### O que fazer
Responda com base na entrevista sobre as Jornadas de Junho:
(a) Qual organização convocou os primeiros atos em 2013, contrários ao aumento das tarifas do transporte público em São Paulo?
(b) Que conquista o entrevistado cita logo depois de falar da vontade de "democratizar a democracia"?
(c) Segundo o entrevistado, que parte do PT esteve presente do primeiro ao terceiro ato?

### Trecho do texto
===============

Integrante do Movimento Passe Livre avalia Jornadas de Junho quatro anos depois

MÍDIA NINJA

Quando viu que não conseguiria deslegitimar as reivindicações por transporte público de qualidade, grande mídia passou a tentar manipular a pauta, atraindo uma classe média despolitizada

Brasil de Fato – As chamadas Jornadas de Junho completaram quatros anos. Como fenômeno histórico recente, a interpretação de seu significado histórico ainda se encontra em aberto. Em entrevista, Diego Soares Thiago, integrante do Movimento Passe Livre (MPL), organização que convocou os primeiros atos em 2013, contrários ao aumento das tarifas do transporte público em São Paulo, afirma que junho de 2013 ainda não teve todos seus frutos políticos colhidos. De outro lado, analisa a mudança do caráter das manifestações ao longo de todo o processo: “A grande mídia, quando viu que não conseguiria deslegitimar as reivindicações, passou a tentar manipular a pauta. De uma certa forma, convocou a classe média a ir também. Uma classe média despolitizada”.

Confira a íntegra abaixo:

Vamos começar pelo fim: qual foi o legado de 2013, das ações que o MPL teve enquanto linha de frente dos atos?

O legado é que temos uma ressignificação da democracia. A partir de 2013, você vê as pessoas discutindo política no ônibus, no metrô, no trabalho. Claro que está longe do ideal, mas 2013 foi uma espécie de “restart” do país. As Jornadas de Junho deixaram uma vontade de democratizar a democracia. 

Teve o passe livre estudantil. Um legado de que se você vai para rua e reivindica, você consegue as coisas. Se você se organizar, é possível conseguir algumas pautas. 

Hoje, como o MPL vê aquele momento?

Um momento em que o movimento se propagou. Foram vários anos de trabalho de base e vários fatores contribuíram para ele acontecer, fatores externos, mas também muito trabalho do próprio movimento. 

Foi um momento que ainda pode trazer frutos. É recente, ainda não colhemos todos os frutos de 2013. 

Durante os protestos de 2013, organizações “tradicionais” de esquerda foram rechaçadas. Como vocês analisam esse processo?

Na verdade, o movimento é apartidário, mas aceita o apoio dos partidos. Do primeiro ao terceiro ato, a esquerda tradicional estava presente, incluindo parte da Juventude do PT, com suas bandeiras. Todo mundo que quer lutar contra a tarifa é bem recebido. 

Os grandes meios de comunicação tentaram deslegitimar a pauta. Não conseguiram. A grande mídia, quando viu que não conseguiria deslegitimar as reivindicações, passou a tentar manipular a pauta. De uma certa forma, convocou a classe média a ir também. Uma classe média despolitizada.

===============

### Trechos dos registros
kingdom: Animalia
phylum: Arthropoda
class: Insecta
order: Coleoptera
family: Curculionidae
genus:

===============

### Resolução
(a) O Movimento Passe Livre (MPL).
(b) O passe livre estudantil.
(c) Parte da Juventude do PT, com suas bandeiras.